On Sunday, November 2nd, beneath the Wilson Creek sky, we gather as women of remembrance - to honor our ancestors, awaken our sight beyond the veil, and celebrate the Goddess within and without. Through sacred song, trance, and the optional communion of the sacraments of Freja - mushroom, cannabis, and mead - we return to the heart of the old ways.
This ceremony is a prayer for freedom, beauty, and remembrance.
It is an invitation to walk the path of the priestess,
to embody the sacred feminine,
and to awaken the wild light within us that Freja guards within her golden heart.
Space is sacred and limited.
To register, please send your offering and intention to plantspiritfairy@gmail.com.
Come as you are, adorned in love and devotion - your presence is the true offering.

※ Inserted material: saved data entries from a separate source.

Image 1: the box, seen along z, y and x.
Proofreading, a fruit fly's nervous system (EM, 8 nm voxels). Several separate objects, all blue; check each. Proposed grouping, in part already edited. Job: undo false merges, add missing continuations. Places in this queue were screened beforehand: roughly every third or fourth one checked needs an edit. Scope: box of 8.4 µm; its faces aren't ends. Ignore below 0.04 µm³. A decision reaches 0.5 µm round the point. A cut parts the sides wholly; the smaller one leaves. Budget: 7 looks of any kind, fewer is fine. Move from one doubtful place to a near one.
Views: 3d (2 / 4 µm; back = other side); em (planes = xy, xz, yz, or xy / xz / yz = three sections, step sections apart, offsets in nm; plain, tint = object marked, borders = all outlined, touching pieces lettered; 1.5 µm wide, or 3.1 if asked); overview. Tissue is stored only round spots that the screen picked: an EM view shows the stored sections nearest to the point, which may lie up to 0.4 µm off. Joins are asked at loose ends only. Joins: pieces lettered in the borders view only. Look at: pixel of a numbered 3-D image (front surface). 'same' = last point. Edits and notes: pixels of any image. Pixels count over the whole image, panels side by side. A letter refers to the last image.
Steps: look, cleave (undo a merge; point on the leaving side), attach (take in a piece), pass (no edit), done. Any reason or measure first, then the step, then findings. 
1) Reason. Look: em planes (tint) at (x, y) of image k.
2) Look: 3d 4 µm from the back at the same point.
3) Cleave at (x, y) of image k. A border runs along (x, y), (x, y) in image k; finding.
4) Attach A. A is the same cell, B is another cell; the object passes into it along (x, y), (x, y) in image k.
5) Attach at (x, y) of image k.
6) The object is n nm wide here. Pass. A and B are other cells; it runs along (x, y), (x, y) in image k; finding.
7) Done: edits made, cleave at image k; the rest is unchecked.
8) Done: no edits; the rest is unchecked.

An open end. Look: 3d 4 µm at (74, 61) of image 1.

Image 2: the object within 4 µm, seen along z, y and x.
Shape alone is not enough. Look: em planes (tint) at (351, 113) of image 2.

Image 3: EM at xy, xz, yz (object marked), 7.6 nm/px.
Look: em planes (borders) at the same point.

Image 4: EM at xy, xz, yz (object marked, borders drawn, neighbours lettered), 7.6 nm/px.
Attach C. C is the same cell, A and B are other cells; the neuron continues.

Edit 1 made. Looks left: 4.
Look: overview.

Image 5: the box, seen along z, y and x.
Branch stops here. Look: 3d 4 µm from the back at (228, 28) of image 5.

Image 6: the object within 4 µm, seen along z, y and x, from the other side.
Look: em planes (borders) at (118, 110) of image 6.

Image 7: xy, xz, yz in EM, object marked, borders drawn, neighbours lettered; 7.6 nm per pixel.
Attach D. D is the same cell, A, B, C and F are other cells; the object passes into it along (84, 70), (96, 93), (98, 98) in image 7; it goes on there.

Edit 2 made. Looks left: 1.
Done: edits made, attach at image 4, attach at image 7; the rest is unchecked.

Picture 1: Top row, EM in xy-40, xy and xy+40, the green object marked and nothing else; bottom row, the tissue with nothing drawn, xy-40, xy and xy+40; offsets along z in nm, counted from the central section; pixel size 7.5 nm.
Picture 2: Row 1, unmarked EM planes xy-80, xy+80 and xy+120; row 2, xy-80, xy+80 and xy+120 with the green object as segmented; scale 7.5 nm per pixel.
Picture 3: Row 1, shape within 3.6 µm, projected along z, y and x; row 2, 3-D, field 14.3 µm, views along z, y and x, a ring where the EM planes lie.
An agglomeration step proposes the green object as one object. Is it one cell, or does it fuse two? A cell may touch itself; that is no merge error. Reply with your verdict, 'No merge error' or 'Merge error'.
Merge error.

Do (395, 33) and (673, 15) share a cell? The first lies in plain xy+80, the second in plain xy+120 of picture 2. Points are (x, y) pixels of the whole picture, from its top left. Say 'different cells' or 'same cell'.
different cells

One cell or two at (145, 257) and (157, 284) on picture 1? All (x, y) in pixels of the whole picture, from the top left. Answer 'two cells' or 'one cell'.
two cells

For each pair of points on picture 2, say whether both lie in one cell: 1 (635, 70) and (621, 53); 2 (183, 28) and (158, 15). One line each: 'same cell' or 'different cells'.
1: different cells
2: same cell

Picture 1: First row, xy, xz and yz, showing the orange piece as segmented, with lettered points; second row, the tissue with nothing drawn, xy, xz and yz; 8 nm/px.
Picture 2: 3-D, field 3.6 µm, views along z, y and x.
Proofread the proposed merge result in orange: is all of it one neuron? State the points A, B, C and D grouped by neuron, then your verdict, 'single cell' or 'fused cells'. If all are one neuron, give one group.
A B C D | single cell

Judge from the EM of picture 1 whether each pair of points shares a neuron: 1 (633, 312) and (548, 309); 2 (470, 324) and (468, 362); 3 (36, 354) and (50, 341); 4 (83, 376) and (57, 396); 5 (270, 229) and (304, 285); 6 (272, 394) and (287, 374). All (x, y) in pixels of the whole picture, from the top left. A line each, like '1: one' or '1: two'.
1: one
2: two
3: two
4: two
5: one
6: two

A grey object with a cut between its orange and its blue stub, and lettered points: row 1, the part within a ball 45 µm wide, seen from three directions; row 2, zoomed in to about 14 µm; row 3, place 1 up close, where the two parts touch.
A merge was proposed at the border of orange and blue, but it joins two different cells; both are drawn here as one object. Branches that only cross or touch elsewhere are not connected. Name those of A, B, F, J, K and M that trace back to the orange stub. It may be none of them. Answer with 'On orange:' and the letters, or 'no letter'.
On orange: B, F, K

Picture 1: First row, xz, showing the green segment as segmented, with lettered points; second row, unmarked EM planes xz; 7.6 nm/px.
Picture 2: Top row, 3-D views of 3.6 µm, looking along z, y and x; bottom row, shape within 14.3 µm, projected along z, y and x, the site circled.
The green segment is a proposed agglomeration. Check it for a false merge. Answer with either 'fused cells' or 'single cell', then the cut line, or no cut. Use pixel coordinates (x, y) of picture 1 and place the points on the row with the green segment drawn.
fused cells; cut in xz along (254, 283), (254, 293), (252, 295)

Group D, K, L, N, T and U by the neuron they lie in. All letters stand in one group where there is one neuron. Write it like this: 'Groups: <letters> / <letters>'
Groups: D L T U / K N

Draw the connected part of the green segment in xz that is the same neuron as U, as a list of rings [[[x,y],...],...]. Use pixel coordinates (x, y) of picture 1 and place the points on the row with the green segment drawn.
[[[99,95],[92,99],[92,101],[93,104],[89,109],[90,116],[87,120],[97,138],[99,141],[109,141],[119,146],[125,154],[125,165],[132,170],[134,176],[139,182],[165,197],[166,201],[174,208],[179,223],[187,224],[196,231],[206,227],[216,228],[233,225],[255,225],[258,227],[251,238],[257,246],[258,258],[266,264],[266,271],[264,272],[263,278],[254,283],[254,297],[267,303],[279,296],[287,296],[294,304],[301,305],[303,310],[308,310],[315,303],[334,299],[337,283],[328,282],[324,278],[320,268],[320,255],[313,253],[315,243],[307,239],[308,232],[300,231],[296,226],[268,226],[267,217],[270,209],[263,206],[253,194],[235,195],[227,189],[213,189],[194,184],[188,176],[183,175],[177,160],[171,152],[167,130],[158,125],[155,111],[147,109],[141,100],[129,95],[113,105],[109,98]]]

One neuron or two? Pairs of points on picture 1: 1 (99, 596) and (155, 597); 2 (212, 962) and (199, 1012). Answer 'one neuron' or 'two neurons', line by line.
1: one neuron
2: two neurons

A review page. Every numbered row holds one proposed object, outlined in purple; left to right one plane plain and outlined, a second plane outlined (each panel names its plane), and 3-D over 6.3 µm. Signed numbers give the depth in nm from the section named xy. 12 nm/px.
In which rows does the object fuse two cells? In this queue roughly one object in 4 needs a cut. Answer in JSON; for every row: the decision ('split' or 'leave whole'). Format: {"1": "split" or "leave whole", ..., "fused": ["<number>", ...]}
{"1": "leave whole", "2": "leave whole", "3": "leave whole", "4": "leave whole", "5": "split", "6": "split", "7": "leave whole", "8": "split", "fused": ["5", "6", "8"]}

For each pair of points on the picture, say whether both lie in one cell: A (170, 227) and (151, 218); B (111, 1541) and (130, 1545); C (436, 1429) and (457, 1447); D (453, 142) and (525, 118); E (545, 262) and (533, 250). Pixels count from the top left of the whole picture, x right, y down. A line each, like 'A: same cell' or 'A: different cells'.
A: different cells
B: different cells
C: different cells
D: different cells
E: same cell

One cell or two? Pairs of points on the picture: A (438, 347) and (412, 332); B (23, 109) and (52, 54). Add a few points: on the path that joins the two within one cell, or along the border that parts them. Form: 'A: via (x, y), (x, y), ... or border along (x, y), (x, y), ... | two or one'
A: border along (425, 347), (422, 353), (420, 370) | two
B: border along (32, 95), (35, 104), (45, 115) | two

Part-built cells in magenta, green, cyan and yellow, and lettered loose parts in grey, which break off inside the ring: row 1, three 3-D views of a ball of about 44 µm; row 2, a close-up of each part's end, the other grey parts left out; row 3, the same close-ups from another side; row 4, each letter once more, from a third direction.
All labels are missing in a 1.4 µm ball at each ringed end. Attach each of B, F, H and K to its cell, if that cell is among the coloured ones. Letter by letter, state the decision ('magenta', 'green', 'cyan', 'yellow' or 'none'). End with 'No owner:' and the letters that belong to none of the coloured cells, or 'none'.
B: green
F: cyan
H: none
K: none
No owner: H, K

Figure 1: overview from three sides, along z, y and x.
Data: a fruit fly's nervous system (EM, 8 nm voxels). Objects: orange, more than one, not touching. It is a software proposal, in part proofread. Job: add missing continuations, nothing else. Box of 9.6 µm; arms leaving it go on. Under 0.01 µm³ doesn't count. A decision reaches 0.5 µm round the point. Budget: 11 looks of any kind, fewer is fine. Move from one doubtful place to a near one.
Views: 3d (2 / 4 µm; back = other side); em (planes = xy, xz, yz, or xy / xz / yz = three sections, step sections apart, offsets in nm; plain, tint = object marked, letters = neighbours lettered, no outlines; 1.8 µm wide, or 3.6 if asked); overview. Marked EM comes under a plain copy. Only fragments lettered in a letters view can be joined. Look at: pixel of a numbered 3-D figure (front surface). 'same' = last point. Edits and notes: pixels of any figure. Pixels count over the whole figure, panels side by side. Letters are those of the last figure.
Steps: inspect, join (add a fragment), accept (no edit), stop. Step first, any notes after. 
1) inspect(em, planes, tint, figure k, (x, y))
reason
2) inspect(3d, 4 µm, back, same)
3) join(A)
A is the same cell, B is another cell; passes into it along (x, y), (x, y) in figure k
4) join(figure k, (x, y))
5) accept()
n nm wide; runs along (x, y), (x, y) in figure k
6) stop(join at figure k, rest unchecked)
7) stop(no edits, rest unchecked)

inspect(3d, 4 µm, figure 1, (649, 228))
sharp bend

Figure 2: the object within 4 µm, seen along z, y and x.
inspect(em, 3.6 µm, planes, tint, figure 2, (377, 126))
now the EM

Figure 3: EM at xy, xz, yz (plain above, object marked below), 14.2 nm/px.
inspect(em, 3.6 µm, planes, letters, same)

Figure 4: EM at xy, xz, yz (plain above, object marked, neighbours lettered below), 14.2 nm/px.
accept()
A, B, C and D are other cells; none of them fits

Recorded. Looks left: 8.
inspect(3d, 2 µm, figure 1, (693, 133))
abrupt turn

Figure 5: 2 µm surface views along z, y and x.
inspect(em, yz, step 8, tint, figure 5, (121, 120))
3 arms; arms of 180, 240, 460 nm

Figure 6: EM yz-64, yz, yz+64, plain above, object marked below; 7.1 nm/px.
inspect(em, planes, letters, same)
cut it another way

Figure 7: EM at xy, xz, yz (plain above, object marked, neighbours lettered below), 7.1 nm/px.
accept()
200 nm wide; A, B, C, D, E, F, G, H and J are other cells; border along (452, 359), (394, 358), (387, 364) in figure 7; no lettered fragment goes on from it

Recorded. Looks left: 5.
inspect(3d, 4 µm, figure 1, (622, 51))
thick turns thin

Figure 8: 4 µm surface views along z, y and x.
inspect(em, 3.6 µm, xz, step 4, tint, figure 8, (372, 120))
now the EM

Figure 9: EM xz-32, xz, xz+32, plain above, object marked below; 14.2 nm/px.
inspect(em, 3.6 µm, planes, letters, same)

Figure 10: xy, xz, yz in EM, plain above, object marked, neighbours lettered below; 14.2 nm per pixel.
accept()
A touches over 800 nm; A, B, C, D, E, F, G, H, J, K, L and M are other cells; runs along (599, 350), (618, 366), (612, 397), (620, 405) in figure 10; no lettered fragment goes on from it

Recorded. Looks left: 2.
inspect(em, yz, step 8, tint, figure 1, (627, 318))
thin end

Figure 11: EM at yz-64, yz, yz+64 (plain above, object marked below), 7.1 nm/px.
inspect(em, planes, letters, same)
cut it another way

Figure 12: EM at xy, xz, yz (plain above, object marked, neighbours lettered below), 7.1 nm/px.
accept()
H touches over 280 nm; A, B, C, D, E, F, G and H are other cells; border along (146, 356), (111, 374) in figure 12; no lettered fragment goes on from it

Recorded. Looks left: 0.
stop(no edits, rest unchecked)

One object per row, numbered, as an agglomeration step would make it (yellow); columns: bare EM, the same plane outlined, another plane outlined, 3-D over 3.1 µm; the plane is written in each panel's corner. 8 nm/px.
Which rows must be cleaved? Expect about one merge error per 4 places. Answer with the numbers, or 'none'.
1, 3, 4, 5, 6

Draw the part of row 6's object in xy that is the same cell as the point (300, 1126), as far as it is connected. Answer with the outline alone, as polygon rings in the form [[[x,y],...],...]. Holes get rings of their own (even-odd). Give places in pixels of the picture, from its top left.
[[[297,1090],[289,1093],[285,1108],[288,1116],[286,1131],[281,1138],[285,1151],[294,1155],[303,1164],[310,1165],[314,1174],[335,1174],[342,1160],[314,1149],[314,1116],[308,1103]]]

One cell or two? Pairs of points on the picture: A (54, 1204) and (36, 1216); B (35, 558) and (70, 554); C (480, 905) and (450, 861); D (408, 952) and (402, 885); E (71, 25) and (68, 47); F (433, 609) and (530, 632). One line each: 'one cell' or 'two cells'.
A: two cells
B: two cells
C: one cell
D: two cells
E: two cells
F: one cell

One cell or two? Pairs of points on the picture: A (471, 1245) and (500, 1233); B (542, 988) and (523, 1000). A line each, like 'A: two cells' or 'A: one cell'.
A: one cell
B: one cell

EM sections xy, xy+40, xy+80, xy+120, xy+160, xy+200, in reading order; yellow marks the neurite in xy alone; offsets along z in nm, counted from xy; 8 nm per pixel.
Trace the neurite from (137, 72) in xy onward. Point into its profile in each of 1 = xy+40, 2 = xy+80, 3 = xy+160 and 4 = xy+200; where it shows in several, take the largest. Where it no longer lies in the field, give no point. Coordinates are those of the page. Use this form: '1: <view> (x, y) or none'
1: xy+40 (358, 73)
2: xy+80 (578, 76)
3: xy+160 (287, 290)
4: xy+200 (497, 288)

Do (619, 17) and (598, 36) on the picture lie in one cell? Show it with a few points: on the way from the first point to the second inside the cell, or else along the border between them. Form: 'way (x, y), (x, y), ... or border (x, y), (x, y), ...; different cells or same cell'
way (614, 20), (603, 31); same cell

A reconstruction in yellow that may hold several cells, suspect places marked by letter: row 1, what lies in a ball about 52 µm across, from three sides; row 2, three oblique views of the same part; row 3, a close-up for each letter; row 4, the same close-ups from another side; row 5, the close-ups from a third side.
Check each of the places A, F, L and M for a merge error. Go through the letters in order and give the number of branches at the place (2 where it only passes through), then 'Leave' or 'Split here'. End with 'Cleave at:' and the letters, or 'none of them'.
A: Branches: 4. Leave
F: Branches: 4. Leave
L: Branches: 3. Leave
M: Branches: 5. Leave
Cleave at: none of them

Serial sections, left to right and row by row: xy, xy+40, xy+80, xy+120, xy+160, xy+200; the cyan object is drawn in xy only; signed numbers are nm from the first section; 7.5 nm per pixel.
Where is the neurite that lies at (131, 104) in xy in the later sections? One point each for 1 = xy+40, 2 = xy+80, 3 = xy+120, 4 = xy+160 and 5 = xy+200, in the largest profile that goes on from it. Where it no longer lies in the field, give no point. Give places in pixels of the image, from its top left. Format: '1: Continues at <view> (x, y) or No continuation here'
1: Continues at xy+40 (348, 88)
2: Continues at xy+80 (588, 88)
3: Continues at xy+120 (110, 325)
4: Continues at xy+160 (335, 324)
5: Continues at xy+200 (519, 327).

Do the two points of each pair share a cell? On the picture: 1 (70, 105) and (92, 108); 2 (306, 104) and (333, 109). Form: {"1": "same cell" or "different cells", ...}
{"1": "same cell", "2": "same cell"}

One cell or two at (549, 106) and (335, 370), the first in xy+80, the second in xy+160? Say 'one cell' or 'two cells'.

May this Samhain find you radiant in remembrance,
rooted in love, and crowned in gold.
May the veils part gently, and may the whisper of Freja’s magic
guide you home to yourself once more.
So it is. So it was. So it shall ever be.

Author’s Note
Written by Renee Boje - Devoted Priestess of the Goddess Freja - Founder of the Plant Spirit Medicine Society
This writing is a living prayer - an offering of remembrance to the Goddess Freja and to all women walking the path of reclamation. May it awaken what has long slept within you - the knowing that your body is sacred, your voice is power, and your magic is medicine.
In this turning of the wheel, may we remember that the priestess within was never lost - only waiting to be called forth again.
And as we gather beneath the Samhain moon, may our laughter, our tears, and our devotion weave a new song for the world - one sung in the name of love, freedom, and the golden heart of Freja.